- B5 is still good, even when the tape's worn out and crappy.
- You only need a tape and a VCR to have good B5.
- You can have good B5 with your dog and not break any laws.
- There's no such thing as bad B5.
- You *know* that any new B5 will be great (corollary of #4).
- You can watch the same episode over and over without getting bored.
- There are several sexy males/females involved in each episode.
- You can B5 in a group and everyone can be comfortable.
- You can B5 on your own and not worry about going blind.
- B5 never tires out or complains of sore muscles.
- You can eat cookies in bed and B5 wont complain.
- You can make waves in the waterbed and B5 wont grumble.
- You can ooo and aaah to B5 and no one thinks you're faking it.
- B5 takes constructive criticism well.
- You don't catch diseases from watching B5.
- No-one ever got pregnant watching B5.
- If you watch B5 you don't wake up in the morning wondering why you did it...
- B5 doesn't get jealous if you enjoy another episode.
- B5 NEVER has a headache.
- B5 ALWAYS goes down well. [yikes!!....ducks....commando roll.....:)]
- After you have B5 you're committed to nothing but rewinding the tape.

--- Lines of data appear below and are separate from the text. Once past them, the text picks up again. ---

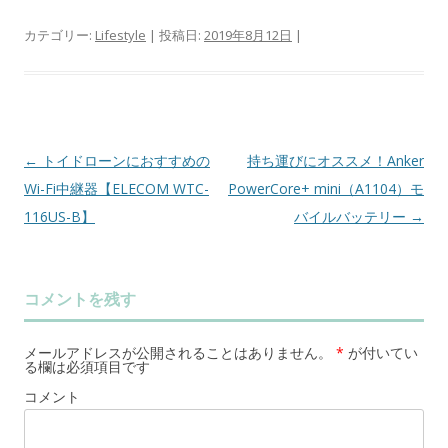
カテゴリー:
Lifestyle
| 投稿日:
2019年8月12日
|
←
トイドローンにおすすめの
持ち運びにオススメ！Anker
投
Wi-Fi中継器【ELECOM WTC-
PowerCore+ mini（A1104）モ
稿
116US-B】
バイルバッテリー
→
ナ
ビ
ゲ
コメントを残す
ー
シ
メールアドレスが公開されることはありません。
*
が付いてい
ョ
る欄は必須項目です
ン
コメント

- You can have B5 immediately after you finish the last one.
- You don't have to put a rubber thing on anyone's head to B5.
- You can have Burrito's and B5 at the same time, without reducing the enjoyment of either.
- B5 won't dump you for lousy watching.
- B5 doesn't get stroppy if you Star Trek as well - just not at the same time:)
- You can't catch diseases from B5'ing (except maybe an addiction and obsessive/compulsive behaviour disorder and maybe a serious case of pining for the next episode:)
- You can have marathon sessions of B5, and when it's over want to start it all again.
- Anyone who walks in on you while having B5 can join in.
- You can laugh while watching B5 without hurting anyone's ego.
- You can gasp in disgust while watching B5 without hurting anyone's ego.
- Once you've got it on tape you can have it whenever you feel like it.
- You don't have to cuddle B5 for 1/2 hour afterwards!!!
- You can ask your friends around for a B5 and not be embarrassed.
- Your parents don't freak if they catch you with a girl(boy) watching B5.
- You don't freak if your parent's catch you with a girl(boy) watching B5.
- You can B5 in the middle of an airport lounge and not get thrown out.
- B5 never expects you to wear a g-string.
- When you get a new B5 video you can be sure you're the first to watch it.
- People don't talk behind you're back if they see you with a new B5 each week.
- You can do B5 on a first date and no one thinks it's wrong.
- If your partner starts talking during B5 you can tell him/her to shut up and get away with it.
- (for the guys) You can B5 every day of the year, & not worry about getting a low sperm count...
- You can B5 in a public place & not worry about being caught.
- You can tell other people you tape B5 without having them think you're a sicko.
- You can B5 if you have a cold without making your partner sick.
- B5 is guaranteed to last at least 42 minutes.
- B5 doesn't require spine-knotting positions to be a novelty.
- You can fart during B5 without putting anyone off. (Well, *almost* anyone :))
- No bad smells during B5 sessions. (Subset of 49.)
- No need to clean up after B5 sessions. (I.e. no wet patch.)
- You won't throw up the morning after having watched B5.
- No-one can screw you as well as Channel 9 can.
- Premature ejaculation is not a problem with Channel 9. Actually, premature anything is not a problem with Channel 9.
- Your parents don't get upset if you say you've been out watching B5 all night.
- Watching B5 on the floor is unlikely to put your back out.
- B5 unlikely to fall foul of NSW censorship laws.
- Watching B5 doesn't cost $2.99 a minute.
- B5 doesn't bite.
- B5 can't use scissors YOUCH!!!!!
- When u b5, it doesn't need the pill...... "Activate defense Grid"......"Sir, i'm reading a energy spike"........."Oh HELL, INTERCEPTORS FIRE!!!!!!"
- You can fit 5 episodes onto one tape and it lasts for 4 hours!?
- You can fall asleep and it won't matter, because you're taping it.
- You don't have to be 18 to buy the toys.